Exercise brief
Carry on the article about the Nicholls softball team, picking up right after its last sentence.

Source extract
When a team starts five or six freshmen and a pair of sophomores every game, the expectations can be pretty low.
That was the case for last season’s Nicholls softball team which was picked to finish last in the Southland Conference preseason poll.
Bringing in 17 new players, including 14 freshmen to a team that had been 12-38 under its first-year coach, the doubters were in large supply. But going into his second season, Nicholls coach Justin Lewis wasn’t buying it.
“We knew from the get-go that we weren’t last. We brought in 17 new players. We knew the talent that we had and nobody else really did,” said Lewis. “People don’t pay attention in those preseason polls. They usually just go back based on the previous years and we finished last.
“So that’s the way they did it. It helped us fly under the radar for a little while, but we knew that the 13 freshmen we brought in were really talented. Then the four transfers we brought in obviously helped out, one of those being Audrey McNeill, one of our two frontline pitchers. The other one was Molly Yoo, a freshman pitcher.”
Even Lewis admitted he didn’t know what to expect trying to bring together so many disparate parts, but by the time infield dust (now turf, actually) settled, Nicholls managed to finish 27-22 overall, including 13-11 in the Southland.
Following that first season, Lewis said he realized two things: the team needed better players, and a cultural realignment.

Supplied information
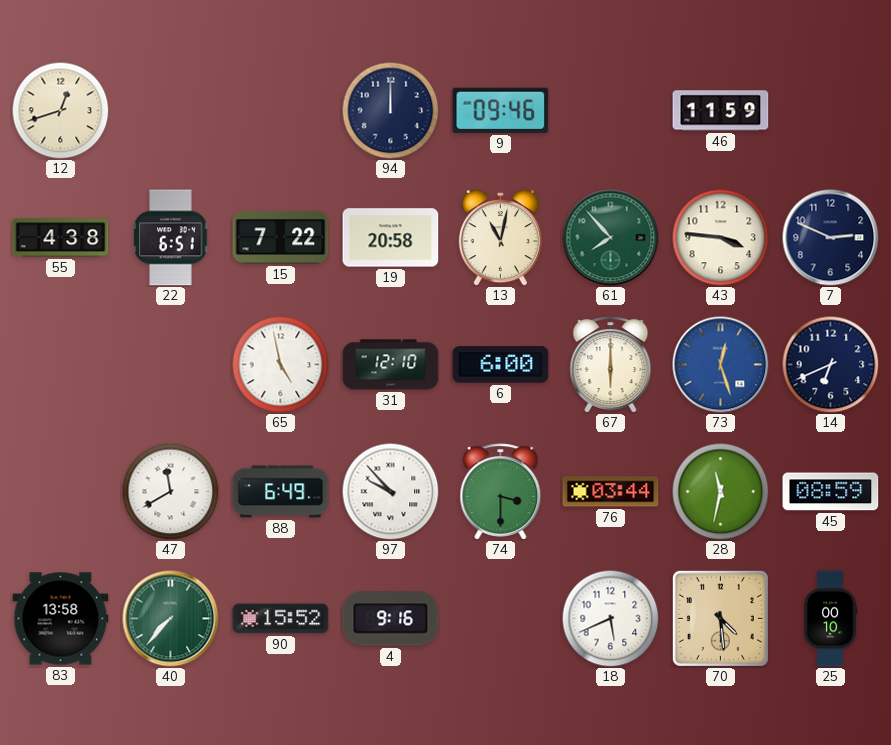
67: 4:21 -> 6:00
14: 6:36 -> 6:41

Result
“When we got here, after the first year, we knew we had to bring in more talent,” the Nicholls coach said. “After that, everything’s our environment and we just go all-in on our environment. These kids, they’re humans, and they’re young humans. So if they’re not ecstatic with their environment, they mentally just shut down and quit like most humans do. We focus on our environment. We train on it and it kind of takes care of itself.”
After the quick turnaround season of 2023, Nicholls has been picked to finish third in the conference preseason poll for this season.
“We’re here in Year Three and last year’s environment was really good. But now Year Three, it’s like boy, it’s really, really good, and we have a really special kind of chemistry building, but it’s taken three years to build this message, train on it, get the right people here, and not only just the kids, but the coaches and then the kids’ families too are really important, too. We have high standards, and we have expectations of everyone for their role, including the parents, for our environment, and we tell them from the get-go that the only rule to really remain part of this is to be very healthy for our environment,” said Lewis.
The turnaround was eye-opening for some, said Lewis, but it wasn’t easy.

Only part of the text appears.